● EXTRACTED TEXT
Rathbone graduated from Tuscola High School, earned his bachelor’s degree in environmental and soil science from the University of Tennessee-Knoxville, earned a master’s degree in agricultural operations from UT-Martin, and is now the superintendent of the North Carolina Department of Agriculture and Consumer Services Mountain Research Station.
“Our research program is divided between crops and livestock,” he said. “Everything from Christmas trees, row crops like corn and soybeans, a lot of horticulture work, tomato breeding, broccoli, peppers …. Pretty much if it’s grown in this area, we are or have done research on it.”
Beef, he said, is still the largest segment of agriculture in Western North Carolina.
“It’s a product of our topography. You can’t grow corn or soybeans on the side of that hill,” he said, pointing in the direction of the rolling knolls that hug the research station’s perimeter. “You use what you’ve got.”
That cattle breeding research taking place at the MRS has benefitted producers; however, a bigger economic development challenge solved years ago by a small cadre of state and local economic development agencies has had far more impact on Haywood County’s agricultural sector than any fatted calf ever could.
As livestock markets in Canton and Asheville closed, Mark Clasby’s Haywood Advancement Foundation helped create the WNC Regional Livestock Center in Canton.
When cattle producers transport their cattle to distant markets, the cattle lose weight on the trip.
“You get paid by the pound,” Clasby said.

● WORK REQUEST
Continue the article above about the Mountain Research Station and Haywood County agriculture, picking up after its last sentence. You will not need the lines that follow.

[Stored data entries]

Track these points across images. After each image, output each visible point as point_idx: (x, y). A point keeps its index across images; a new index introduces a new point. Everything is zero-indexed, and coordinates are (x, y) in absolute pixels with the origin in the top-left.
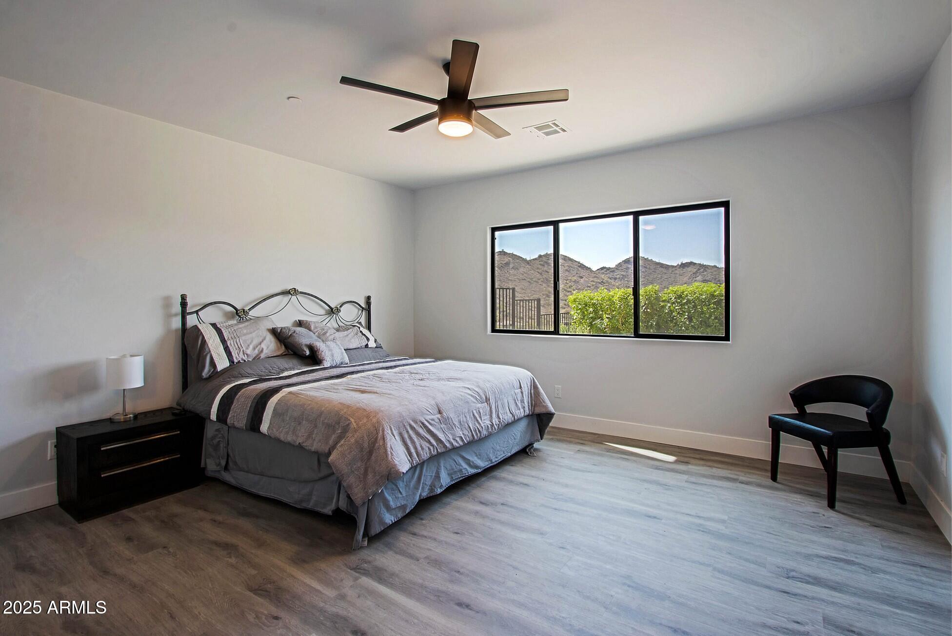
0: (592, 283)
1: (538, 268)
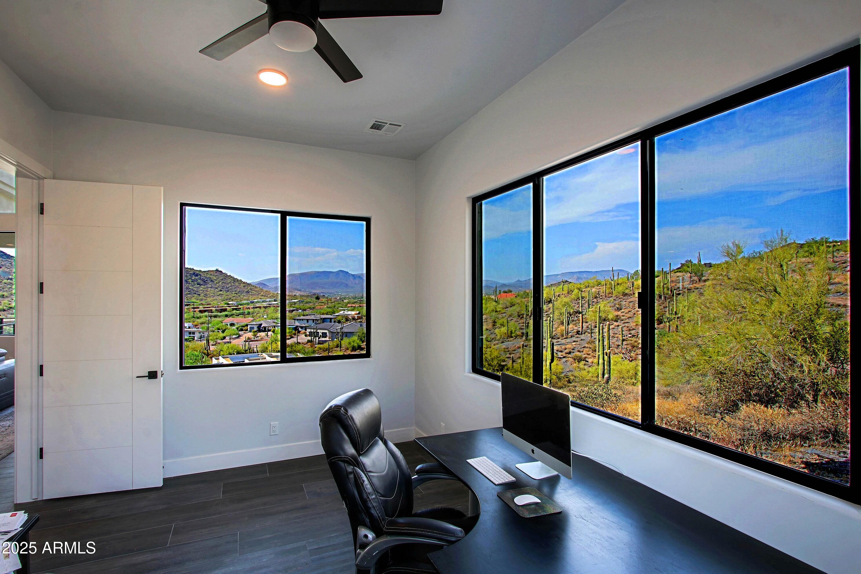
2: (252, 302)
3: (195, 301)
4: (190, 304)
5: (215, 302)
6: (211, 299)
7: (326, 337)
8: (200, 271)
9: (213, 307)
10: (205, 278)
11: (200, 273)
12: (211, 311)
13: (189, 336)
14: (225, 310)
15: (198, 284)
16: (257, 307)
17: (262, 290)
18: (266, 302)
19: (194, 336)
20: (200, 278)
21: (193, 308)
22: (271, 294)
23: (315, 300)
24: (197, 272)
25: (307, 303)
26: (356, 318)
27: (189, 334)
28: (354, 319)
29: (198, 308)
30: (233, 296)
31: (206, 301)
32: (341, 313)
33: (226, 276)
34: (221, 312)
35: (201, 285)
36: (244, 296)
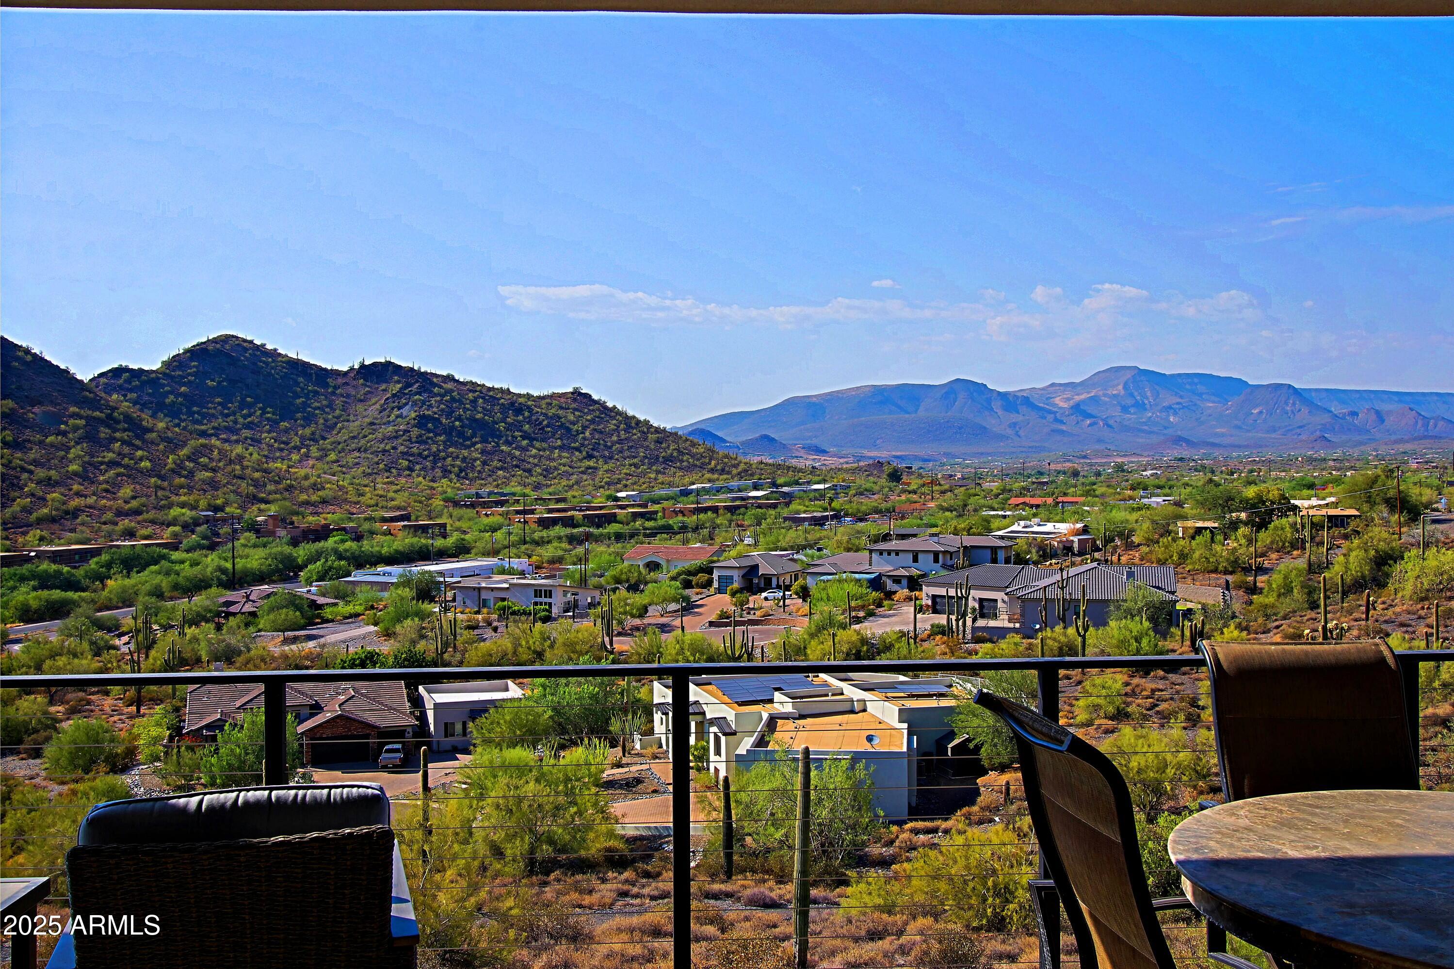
3: (518, 489)
4: (507, 501)
5: (576, 494)
6: (564, 482)
7: (995, 617)
8: (529, 396)
9: (574, 509)
10: (541, 418)
11: (530, 403)
12: (570, 522)
13: (536, 604)
14: (612, 518)
15: (524, 438)
16: (705, 510)
17: (713, 451)
18: (731, 491)
19: (550, 604)
20: (529, 417)
21: (518, 512)
22: (742, 467)
23: (883, 481)
24: (521, 400)
25: (861, 494)
26: (1076, 545)
27: (536, 596)
28: (1068, 549)
29: (532, 512)
30: (626, 474)
31: (551, 490)
32: (1015, 528)
33: (606, 412)
34: (598, 526)
35: (532, 439)
36: (658, 472)
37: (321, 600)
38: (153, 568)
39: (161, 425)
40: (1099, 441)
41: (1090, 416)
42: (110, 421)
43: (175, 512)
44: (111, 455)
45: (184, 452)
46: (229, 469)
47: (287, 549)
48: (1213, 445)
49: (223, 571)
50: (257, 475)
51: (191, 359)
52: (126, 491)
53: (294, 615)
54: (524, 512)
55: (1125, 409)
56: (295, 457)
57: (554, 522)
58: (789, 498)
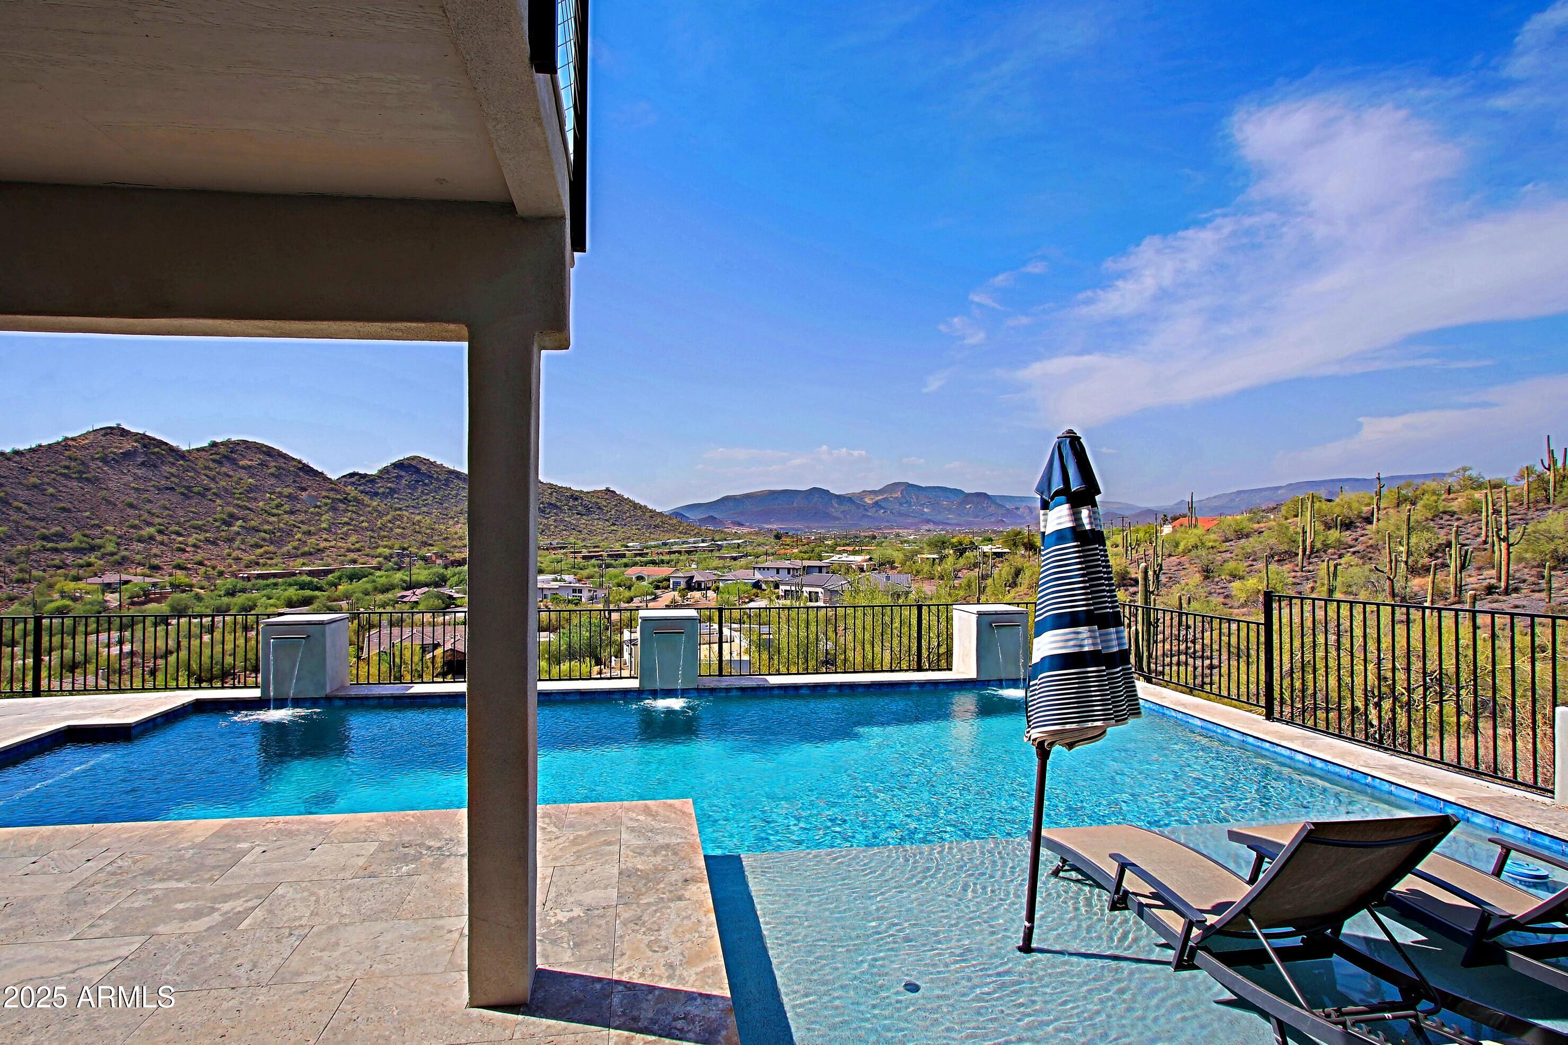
0: (324, 500)
1: (207, 468)
2: (665, 544)
3: (573, 541)
4: (567, 547)
5: (605, 544)
6: (599, 538)
7: (817, 601)
8: (581, 492)
9: (603, 552)
10: (588, 503)
11: (582, 496)
12: (600, 558)
13: (573, 596)
14: (624, 556)
15: (578, 514)
16: (674, 552)
17: (681, 522)
18: (689, 543)
19: (581, 597)
20: (581, 503)
21: (572, 553)
22: (696, 531)
23: (771, 539)
24: (577, 494)
25: (759, 545)
27: (573, 593)
28: (860, 569)
29: (580, 552)
30: (633, 534)
31: (591, 542)
33: (622, 500)
34: (615, 560)
35: (582, 515)
36: (651, 533)
37: (456, 595)
38: (364, 579)
39: (375, 504)
40: (888, 521)
41: (883, 508)
42: (345, 500)
43: (380, 550)
44: (346, 519)
45: (389, 517)
46: (412, 528)
47: (442, 571)
48: (947, 524)
49: (404, 581)
50: (428, 531)
51: (394, 468)
52: (353, 539)
53: (438, 603)
54: (575, 553)
55: (901, 504)
56: (451, 522)
57: (592, 557)
58: (720, 548)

● EXERCISE ANSWER
Keeping cattle here — as well as drawing cattle from across the region — creates an important hub of economic activity in a county where the number of animal and animal-related establishments has dropped by 46 percent from 1997 to 2012, according to the USDA.
Revenue over that period, however, dropped just 23 percent, indicating that the Regional Livestock Center has helped stem the loss.
Crop producers in Haywood County have over that same period seen a similar decline in the number of establishments — 34 percent — but also have seen revenue growth of 15 percent.
Some of that gain can probably be attributed to another Haywood Economic Development Council effort — Buy Haywood.
Begun in 2007, the grant-funded Buy Haywood Market Development Program connects local consumers with local producers that produce everything from tomatoes to honey to trout caviar while attempting to fuse agriculture and tourism into the burgeoning new industry of agritourism.
“It was started specifically to help get local tomatoes and peppers into grocery stores,” said Buy Haywood Project Coordinator Tina Masciarelli.
Masciarelli’s helmed the program, which runs on an extremely lean average budget of $10,000 to $15,000, for five years now; that tomato effort having proved successful inspired the group to branch out with a number of other marketing initiatives aimed and helping consumers put local produce on their tables — including newer products like beer and whisky.
“We’re always looking for new markets for Haywood County products,” she said.
Those products in turn are influenced by the work of Rathbone and the MRS.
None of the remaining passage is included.